Pemerintah Indonesia telah menetapkan jadwal libur nasional dan cuti bersama untuk perayaan Tahun Baru Imlek 2577 Kongzili pada tahun 2026. Ketetapan ini tertuang dalam Surat Keputusan Bersama (SKB) Tiga Menteri yang telah diterbitkan sebelumnya, memastikan libur panjang yang dapat dimanfaatkan masyarakat. Mengutip laporan detikcom, Tahun Baru Imlek 2026 akan jatuh pada Selasa, 17 Februari 2026, dengan cuti bersama yang ditetapkan pada Senin, 16 Februari 2026.

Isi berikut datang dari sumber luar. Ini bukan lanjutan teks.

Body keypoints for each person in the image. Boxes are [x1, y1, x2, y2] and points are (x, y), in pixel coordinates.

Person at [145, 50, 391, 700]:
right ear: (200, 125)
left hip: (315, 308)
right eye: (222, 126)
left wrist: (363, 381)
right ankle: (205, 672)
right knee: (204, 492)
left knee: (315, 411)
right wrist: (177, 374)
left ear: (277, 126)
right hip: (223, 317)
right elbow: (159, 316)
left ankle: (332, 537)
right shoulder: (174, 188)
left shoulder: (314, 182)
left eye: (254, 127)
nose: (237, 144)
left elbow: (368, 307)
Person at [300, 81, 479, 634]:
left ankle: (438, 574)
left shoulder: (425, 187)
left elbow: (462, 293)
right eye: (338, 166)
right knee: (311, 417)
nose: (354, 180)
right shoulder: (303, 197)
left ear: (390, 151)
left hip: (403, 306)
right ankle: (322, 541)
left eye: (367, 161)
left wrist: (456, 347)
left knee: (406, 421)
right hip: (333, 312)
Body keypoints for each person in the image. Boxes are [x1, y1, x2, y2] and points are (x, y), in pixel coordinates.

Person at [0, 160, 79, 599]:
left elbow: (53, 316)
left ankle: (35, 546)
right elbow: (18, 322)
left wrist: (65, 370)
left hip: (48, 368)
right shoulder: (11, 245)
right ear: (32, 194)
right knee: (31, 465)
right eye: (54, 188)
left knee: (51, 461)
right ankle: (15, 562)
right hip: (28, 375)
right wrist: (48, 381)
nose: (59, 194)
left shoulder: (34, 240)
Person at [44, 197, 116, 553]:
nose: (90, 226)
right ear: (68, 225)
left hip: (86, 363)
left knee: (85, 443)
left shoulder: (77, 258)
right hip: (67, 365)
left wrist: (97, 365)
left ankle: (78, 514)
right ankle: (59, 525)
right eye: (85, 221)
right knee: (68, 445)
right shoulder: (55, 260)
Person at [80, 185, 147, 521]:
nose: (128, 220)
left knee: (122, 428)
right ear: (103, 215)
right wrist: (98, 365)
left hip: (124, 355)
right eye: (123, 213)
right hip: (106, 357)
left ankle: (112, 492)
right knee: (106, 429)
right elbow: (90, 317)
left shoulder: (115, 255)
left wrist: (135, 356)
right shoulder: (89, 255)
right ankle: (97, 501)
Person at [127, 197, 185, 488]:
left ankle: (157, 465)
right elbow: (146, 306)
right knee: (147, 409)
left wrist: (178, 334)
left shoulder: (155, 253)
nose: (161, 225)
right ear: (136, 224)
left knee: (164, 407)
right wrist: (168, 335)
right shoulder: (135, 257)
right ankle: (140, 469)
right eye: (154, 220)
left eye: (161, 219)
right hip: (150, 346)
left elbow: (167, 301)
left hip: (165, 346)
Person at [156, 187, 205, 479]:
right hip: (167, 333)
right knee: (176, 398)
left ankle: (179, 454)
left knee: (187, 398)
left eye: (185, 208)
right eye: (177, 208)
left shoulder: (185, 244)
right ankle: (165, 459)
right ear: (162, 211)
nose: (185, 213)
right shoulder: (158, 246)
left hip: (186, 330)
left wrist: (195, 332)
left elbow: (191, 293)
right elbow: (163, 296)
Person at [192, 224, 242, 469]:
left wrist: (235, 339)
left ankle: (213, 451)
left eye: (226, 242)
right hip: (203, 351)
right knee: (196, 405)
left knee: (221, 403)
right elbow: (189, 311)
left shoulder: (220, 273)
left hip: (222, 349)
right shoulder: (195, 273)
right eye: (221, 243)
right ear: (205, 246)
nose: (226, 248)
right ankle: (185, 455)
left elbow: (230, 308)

Keputusan ini memberikan kesempatan bagi masyarakat untuk menikmati libur panjang, terutama karena berdekatan dengan akhir pekan. Rangkaian libur Imlek 2026 akan berlangsung selama empat hari berturut-turut, dimulai dari Sabtu, 14 Februari 2026, hingga Selasa, 17 Februari 2026.

Rincian Jadwal Libur Imlek 2026

Berdasarkan SKB 3 Menteri Nomor 1497, 2, dan 5 Tahun 2025 tentang Hari Libur Nasional dan Cuti Bersama, rincian jadwal libur Imlek 2026 adalah sebagai berikut:

  • Sabtu, 14 Februari 2026: Libur akhir pekan
  • Minggu, 15 Februari 2026: Libur akhir pekan
  • Senin, 16 Februari 2026: Cuti bersama Tahun Baru Imlek 2577 Kongzili
  • Selasa, 17 Februari 2026: Libur nasional Tahun Baru Imlek 2577 Kongzili

Dengan demikian, masyarakat akan memiliki total empat hari libur untuk merayakan Imlek atau beristirahat.

Imlek 2026: Tahun Kuda Api

Perayaan Tahun Baru Imlek 2026 akan menandai masuknya tahun 2577 Kongzili dalam kalender Tiongkok. Tahun ini akan menjadi Tahun Kuda, lebih tepatnya Kuda Api, yang dimulai dari tanggal 17 Februari 2026 dan akan berlangsung hingga 5 Februari 2027. Shio Kuda melambangkan semangat dan keberanian, serta diyakini memengaruhi karakter dan peruntungan seseorang sepanjang tahun.

Imlek, yang juga dikenal sebagai “Festival Musim Semi,” merupakan momen penting bagi masyarakat Tionghoa di seluruh dunia, termasuk di Indonesia. Perayaan ini tidak hanya identik dengan beragam tradisi budaya, tetapi juga menandai pergantian tahun dalam kalender lunar Tiongkok.

Tradisi khas yang umumnya dilakukan antara lain membersihkan rumah sebagai simbol penyucian diri dan penyambutan keberuntungan baru, menyalakan petasan untuk mengusir roh jahat, serta makan malam keluarga untuk mempererat tali silaturahmi.